Oxford Economics: PH GDP likely shrank by 14.3% in Q2

The Philippines’ gross domestic product (GDP) likely slid by a hefty 14.3 percent year-on-year in the second quarter as the economy took a beating from one of the most stringent COVID-19 lockdowns in the region, a global forecasting services provider said.

UK-based Oxford Econo­mics’ second-quarter GDP forecast, provided by its head of India and Southeast Asia economics Priyanka Kishore to the Inquirer on Tuesday, would bring full-year contraction to 6.9 percent or the same level as in 1985.

In 1985, the economy shrank by 6.9 percent, as the administration of then President Ferdinand Marcos struggled with a debt crisis before he was ejec­ted out of Malacañang through the Edsa People Power Revolution in 1986.

The biggest fall in the Philippine GDP was recorded in 1984, at 7 percent.

In its July 1 country economic forecast for the Philippines, Oxford Economics said the projected 6.9-percent drop in GDP this year “[reflected] more caution about the pace of recovery in economic activity after the easing of containment measures.”

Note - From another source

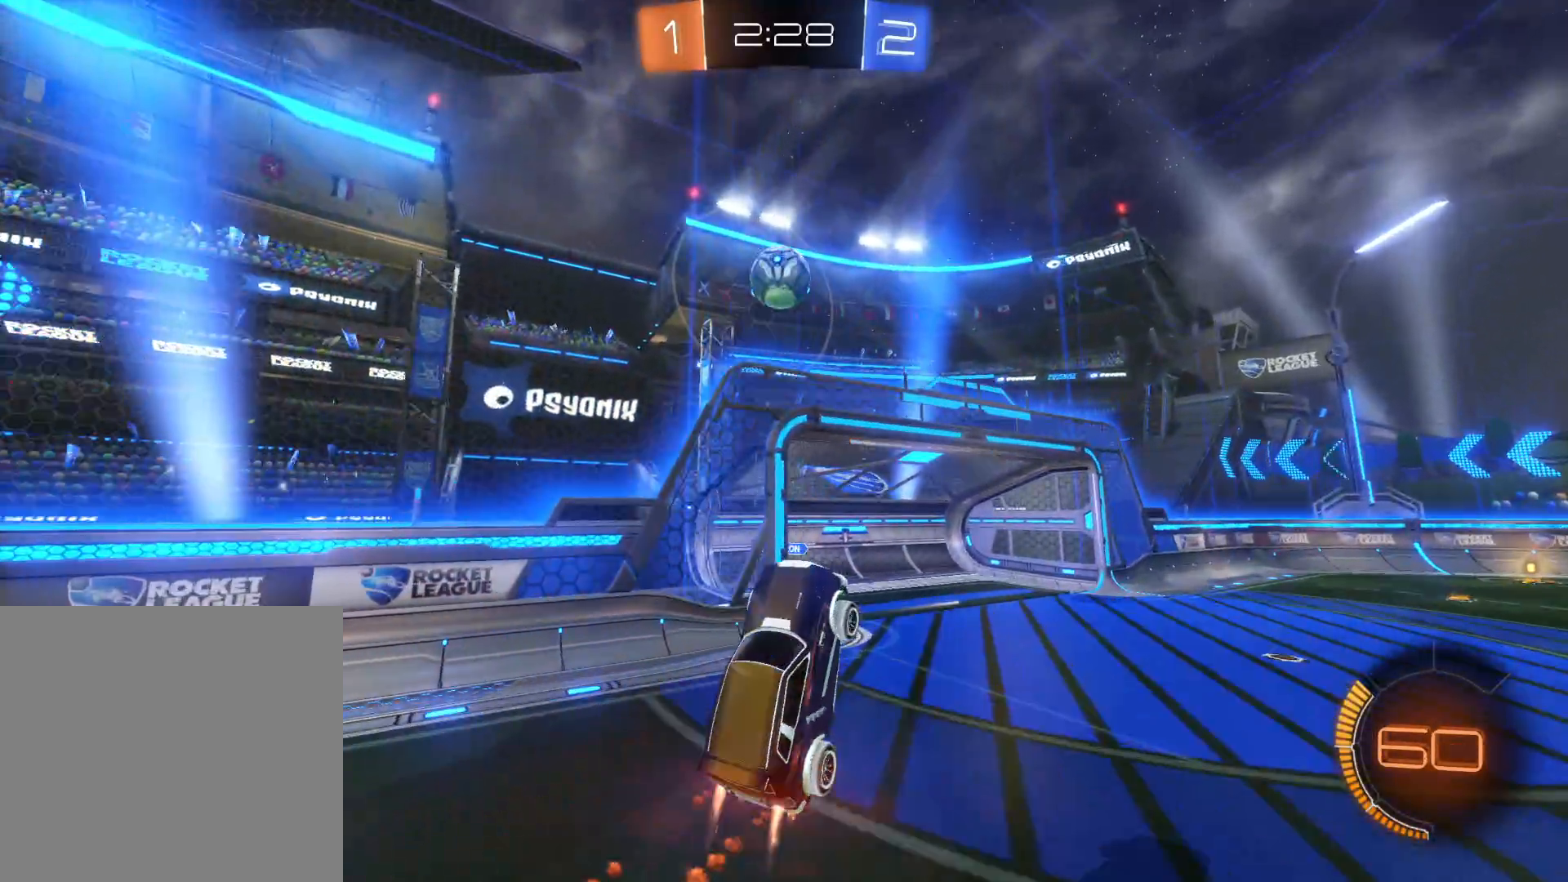
{"buttons": ["CROSS", "CIRCLE", "R2"], "left_stick": "right", "right_stick": "center", "events": [[83, "left_stick", "left"], [250, "left_stick", "down-right"], [366, "left_stick", "right"]]}
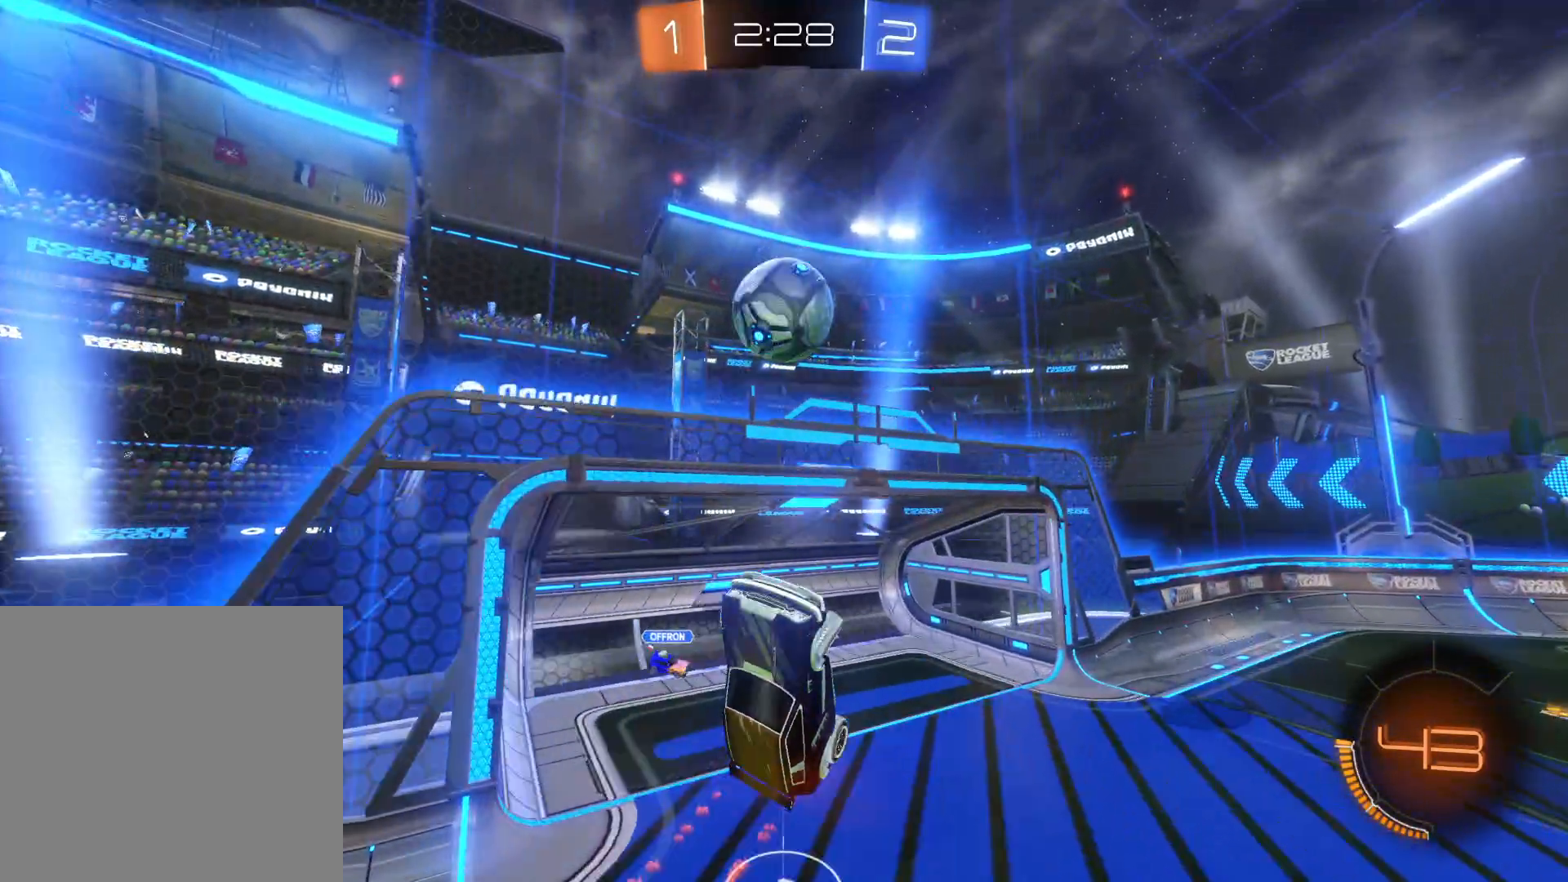
{"buttons": ["CROSS", "CIRCLE", "R2"], "left_stick": "up", "right_stick": "center", "events": [[116, "left_stick", "up"]]}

“Private consumption is contracting on sharply higher unemployment, falling remittances and pessimistic consumer sentiment. Private investment is weakening as firms delay expansion plans while infrastructure projects are being disrupted by social distancing measures,” it said.

“However, higher health care, social security and stimulus outlays will ramp up government spending, and net exports should also be supportive of growth this year as imports plunge,” it added.

As the enhanced community quarantine from mid-March to May put a halt to 75 percent of the economy, Oxford Economics noted that exports and imports plunged.

“Export performance from June onward is expected to make a moderate recovery as economic activity picks up following the easing of restrictions but the outlook remains poor given the weak state of demand in many key export markets,” Oxford Economics said, referring to the gradual opening up of three-fourths of the economy under a general community quarantine last month.

Oxford Economics flagged the fallout from the COVID-19 pandemic as the top risk to the economy.